Task item
Please output all the entries word for word, without the pictures.
Segment Open
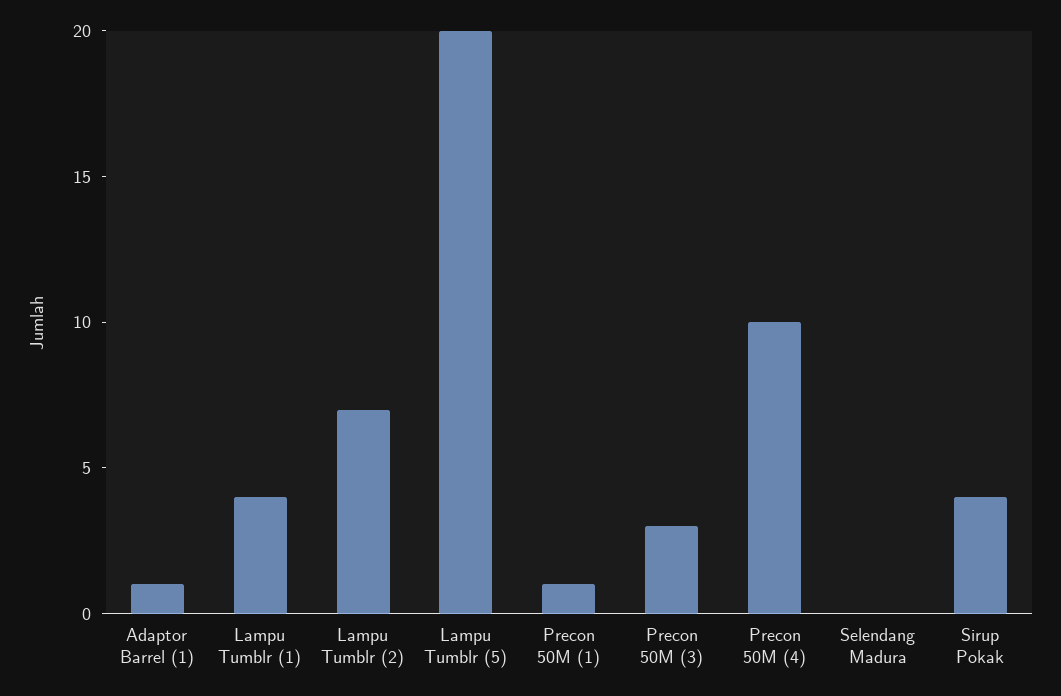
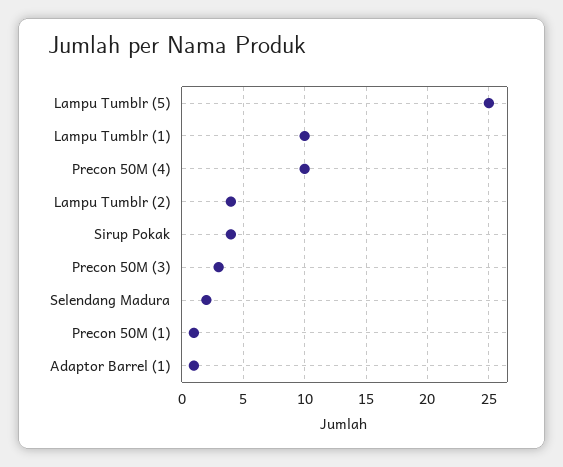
  {
    "Adaptor Barrel (1)": 1,
-   "Lampu Tumblr (1)": 4,
+   "Lampu Tumblr (1)": 10,
-   "Lampu Tumblr (2)": 7,
+   "Lampu Tumblr (2)": 4,
-   "Lampu Tumblr (5)": 20,
+   "Lampu Tumblr (5)": 25,
    "Precon 50M (1)": 1,
    "Precon 50M (3)": 3,
    "Precon 50M (4)": 10,
-   "Selendang Madura": 0,
+   "Selendang Madura": 2,
    "Sirup Pokak": 4
  }

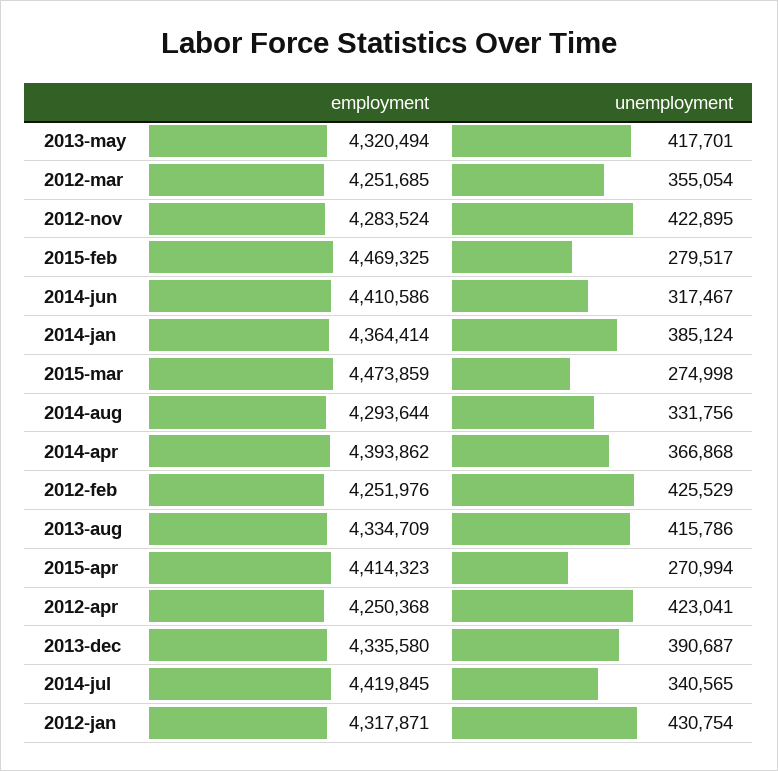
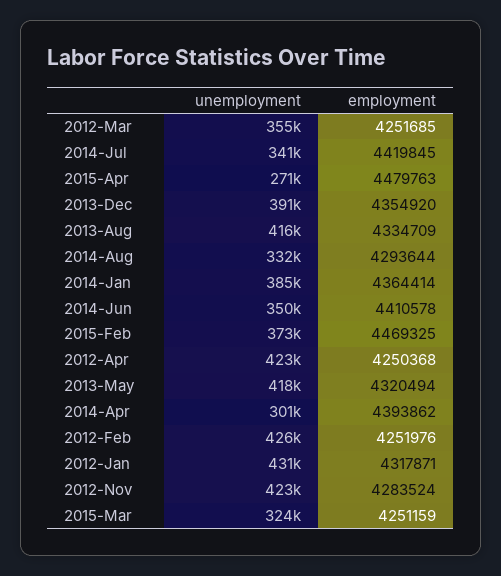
  {
    "employment": {
      "2013-may": 4320494,
      "2012-mar": 4251685,
      "2012-nov": 4283524,
      "2015-feb": 4469325,
-     "2014-jun": 4410586,
+     "2014-jun": 4410578,
      "2014-jan": 4364414,
-     "2015-mar": 4473859,
+     "2015-mar": 4251159,
      "2014-aug": 4293644,
      "2014-apr": 4393862,
      "2012-feb": 4251976,
      "2013-aug": 4334709,
-     "2015-apr": 4414323,
+     "2015-apr": 4479763,
      "2012-apr": 4250368,
-     "2013-dec": 4335580,
+     "2013-dec": 4354920,
      "2014-jul": 4419845,
      "2012-jan": 4317871
    },
    "unemployment": {
      "2013-may": 417701,
      "2012-mar": 355054,
      "2012-nov": 422895,
-     "2015-feb": 279517,
+     "2015-feb": 373000,
-     "2014-jun": 317467,
+     "2014-jun": 350000,
      "2014-jan": 385124,
-     "2015-mar": 274998,
+     "2015-mar": 324000,
      "2014-aug": 331756,
-     "2014-apr": 366868,
+     "2014-apr": 301000,
      "2012-feb": 425529,
      "2013-aug": 415786,
      "2015-apr": 270994,
      "2012-apr": 423041,
      "2013-dec": 390687,
      "2014-jul": 340565,
      "2012-jan": 430754
    }
  }

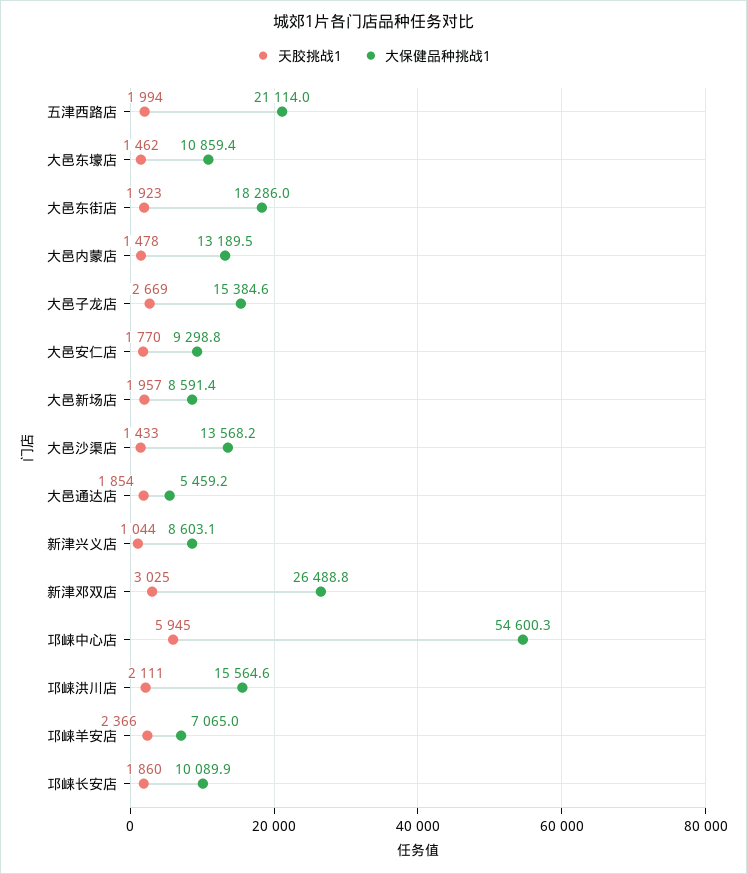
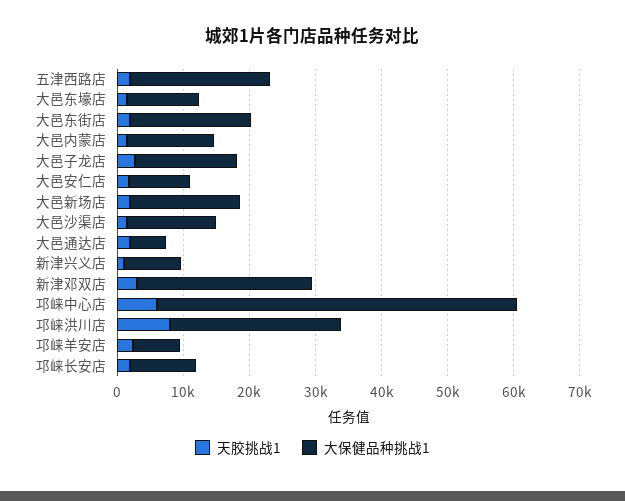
  {
    "天胶挑战1": {
      "五津西路店": 1994,
      "大邑东壕店": 1462,
      "大邑东街店": 1923,
      "大邑内蒙店": 1478,
      "大邑子龙店": 2669,
      "大邑安仁店": 1770,
      "大邑新场店": 1957,
      "大邑沙渠店": 1433,
      "大邑通达店": 1854,
      "新津兴义店": 1044,
      "新津邓双店": 3025,
      "邛崃中心店": 5945,
-     "邛崃洪川店": 2111,
+     "邛崃洪川店": 8000,
      "邛崃羊安店": 2366,
      "邛崃长安店": 1860
    },
    "大保健品种挑战1": {
      "五津西路店": 21114,
      "大邑东壕店": 10859.4,
      "大邑东街店": 18286,
      "大邑内蒙店": 13189.5,
      "大邑子龙店": 15384.6,
      "大邑安仁店": 9298.8,
-     "大邑新场店": 8591.4,
+     "大邑新场店": 16000,
      "大邑沙渠店": 13568.2,
      "大邑通达店": 5459.2,
      "新津兴义店": 8603.1,
      "新津邓双店": 26488.8,
      "邛崃中心店": 54600.3,
-     "邛崃洪川店": 15564.6,
+     "邛崃洪川店": 26000,
      "邛崃羊安店": 7065,
      "邛崃长安店": 10089.9
    }
  }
Segment Closed
Completed exercise
  {
    "Adaptor Barrel (1)": 1,
-   "Lampu Tumblr (1)": 4,
+   "Lampu Tumblr (1)": 10,
-   "Lampu Tumblr (2)": 7,
+   "Lampu Tumblr (2)": 4,
-   "Lampu Tumblr (5)": 20,
+   "Lampu Tumblr (5)": 25,
    "Precon 50M (1)": 1,
    "Precon 50M (3)": 3,
    "Precon 50M (4)": 10,
-   "Selendang Madura": 0,
+   "Selendang Madura": 2,
    "Sirup Pokak": 4
  }

  {
    "employment": {
      "2013-may": 4320494,
      "2012-mar": 4251685,
      "2012-nov": 4283524,
      "2015-feb": 4469325,
-     "2014-jun": 4410586,
+     "2014-jun": 4410578,
      "2014-jan": 4364414,
-     "2015-mar": 4473859,
+     "2015-mar": 4251159,
      "2014-aug": 4293644,
      "2014-apr": 4393862,
      "2012-feb": 4251976,
      "2013-aug": 4334709,
-     "2015-apr": 4414323,
+     "2015-apr": 4479763,
      "2012-apr": 4250368,
-     "2013-dec": 4335580,
+     "2013-dec": 4354920,
      "2014-jul": 4419845,
      "2012-jan": 4317871
    },
    "unemployment": {
      "2013-may": 417701,
      "2012-mar": 355054,
      "2012-nov": 422895,
-     "2015-feb": 279517,
+     "2015-feb": 373000,
-     "2014-jun": 317467,
+     "2014-jun": 350000,
      "2014-jan": 385124,
-     "2015-mar": 274998,
+     "2015-mar": 324000,
      "2014-aug": 331756,
-     "2014-apr": 366868,
+     "2014-apr": 301000,
      "2012-feb": 425529,
      "2013-aug": 415786,
      "2015-apr": 270994,
      "2012-apr": 423041,
      "2013-dec": 390687,
      "2014-jul": 340565,
      "2012-jan": 430754
    }
  }

  {
    "天胶挑战1": {
      "五津西路店": 1994,
      "大邑东壕店": 1462,
      "大邑东街店": 1923,
      "大邑内蒙店": 1478,
      "大邑子龙店": 2669,
      "大邑安仁店": 1770,
      "大邑新场店": 1957,
      "大邑沙渠店": 1433,
      "大邑通达店": 1854,
      "新津兴义店": 1044,
      "新津邓双店": 3025,
      "邛崃中心店": 5945,
-     "邛崃洪川店": 2111,
+     "邛崃洪川店": 8000,
      "邛崃羊安店": 2366,
      "邛崃长安店": 1860
    },
    "大保健品种挑战1": {
      "五津西路店": 21114,
      "大邑东壕店": 10859.4,
      "大邑东街店": 18286,
      "大邑内蒙店": 13189.5,
      "大邑子龙店": 15384.6,
      "大邑安仁店": 9298.8,
-     "大邑新场店": 8591.4,
+     "大邑新场店": 16000,
      "大邑沙渠店": 13568.2,
      "大邑通达店": 5459.2,
      "新津兴义店": 8603.1,
      "新津邓双店": 26488.8,
      "邛崃中心店": 54600.3,
-     "邛崃洪川店": 15564.6,
+     "邛崃洪川店": 26000,
      "邛崃羊安店": 7065,
      "邛崃长安店": 10089.9
    }
  }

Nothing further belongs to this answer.